Services that offer these things:

  • XPrivacy restricts the categories of data an application can access, by feeding it fake or no data.
  • Redphone by Whisper Systems offers you end-to-end voice call encryption. Free, open source, for Android.
  • Textsecure, again by by Whisper Systems offers over the air text message encryption (AKA, they're sent encrypted). Free, open source, for Android — but you do lose some characters off the already scant 140.

However, the problem with encrypted communications is you need everyone you want to communicate with securely to play along. This is proving comedically difficult for me, even with the very technical friends I have. Even the dude who writes cryptographic protocols2 had to be reminded to set up GPG. My friend sent an encrypted email to his cryptography lecturer when in uni, and got a return email asking for plaintext because he couldn't be bothered. Persuading my drinking buddies to encrypt their text messages is going to be interesting.

Final thought:

There are many reasons to be concerned about privacy, and while governments and companies will spin it as ‘the innocent have nothing to fear’, it seems that having a conscience is becoming a risky businesses these days. As they move the boundaries of legitimate dissent, it would be smart to move with them. Even people with squeaky clean lives, that in even the most dystopan future would hold not a shade of misconduct, might dislike the idea of being surveilled by default, and wonder where else the law might go.
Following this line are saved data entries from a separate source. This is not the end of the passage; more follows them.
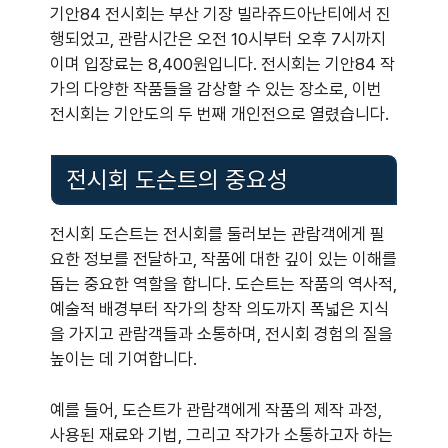
기안84 전시회는 부산 기장 빌라쥬드아난티에서 진
행되었고, 관람시간은 오전 10시부터 오후 7시까지
이며 입장료는 8,400원입니다. 전시회는 기안84 작
가의 다양한 작품들을 감상할 수 있는 장소로, 이번
전시회는 기안도의 두 번째 개인전으로 열렸습니다.
전시회 도슨트의 중요성
전시회 도슨트는 전시회를 둘러보는 관람객에게 필
요한 정보를 전달하고, 작품에 대한 깊이 있는 이해를
돕는 중요한 역할을 합니다. 도슨트는 작품의 역사적,
예술적 배경부터 작가의 창작 의도까지 폭넓은 지식
을 가지고 관람객들과 소통하며, 전시회 경험의 질을
높이는 데 기여합니다.
예를 들어, 도슨트가 관람객에게 작품의 제작 과정,
사용된 재료와 기법, 그리고 작가가 소통하고자 하는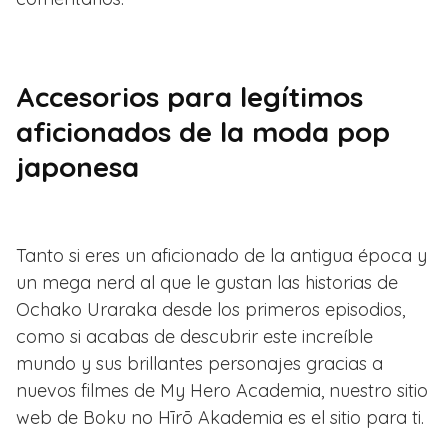
Accesorios para legítimos
aficionados de la moda pop
japonesa
Tanto si eres un aficionado de la antigua época y
un mega nerd al que le gustan las historias de
Ochako Uraraka desde los primeros episodios,
como si acabas de descubrir este increíble
mundo y sus brillantes personajes gracias a
nuevos filmes de My Hero Academia, nuestro sitio
web de Boku no Hīrō Akademia es el sitio para ti.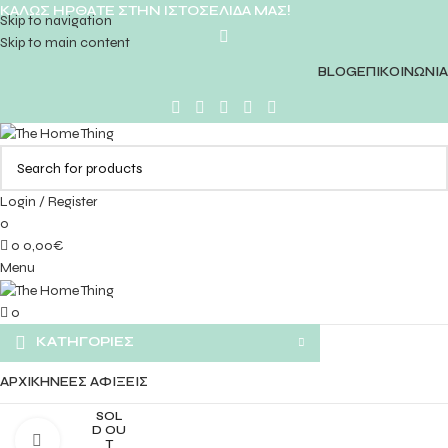
ΚΑΛΩΣ ΗΡΘΑΤΕ ΣΤΗΝ ΙΣΤΟΣΕΛΙΔΑ ΜΑΣ!
Skip to navigation
Skip to main content
BLOG
ΕΠΙΚΟΙΝΩΝΙΑ
Login / Register
0
0
0,00
€
Menu
0
ΚΑΤΗΓΟΡΙΕΣ
ΑΡΧΙΚΗ
ΝΕΕΣ ΑΦΙΞΕΙΣ
SOL
D OU
Click to enlarge
T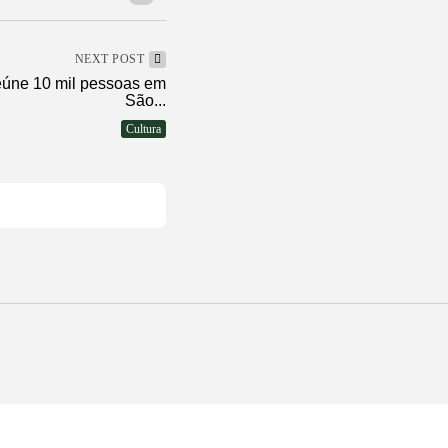
NEXT POST
reúne 10 mil pessoas em
São...
Cultura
The current tech level is somewhat there: mathematical crypto is strong, open source solutions for platforms real people (sorry geeks) use exist. I see key challenges as the hardware backdoors (not mentioned at the sessions I was in but I went to a lecture by Adi Shamir once and am thoroughly scared), but mainly social takeup.

There are some changes in tech needed (better user interfaces, less fussy software, easier to install) but the main problem will be to get people to want to do it, find it easy enough to do and learn to think about security by default. The usefulness of the protocol scales with the number of people using it; much like the hated social networks really.

I eventually joined Facebook as I was missing out on parties: perhaps communicating rave locations or locking pictures of cats with PGP encryption is the way forward...

1. PGP KeyID: 0x394490BF Hash: 2C2A CA28 3761 7D46 541A AE00 50D9 F1FA 3944 90BF I’m on the Global Directory as Scary Boots

2. BLISS: I may write more on this later!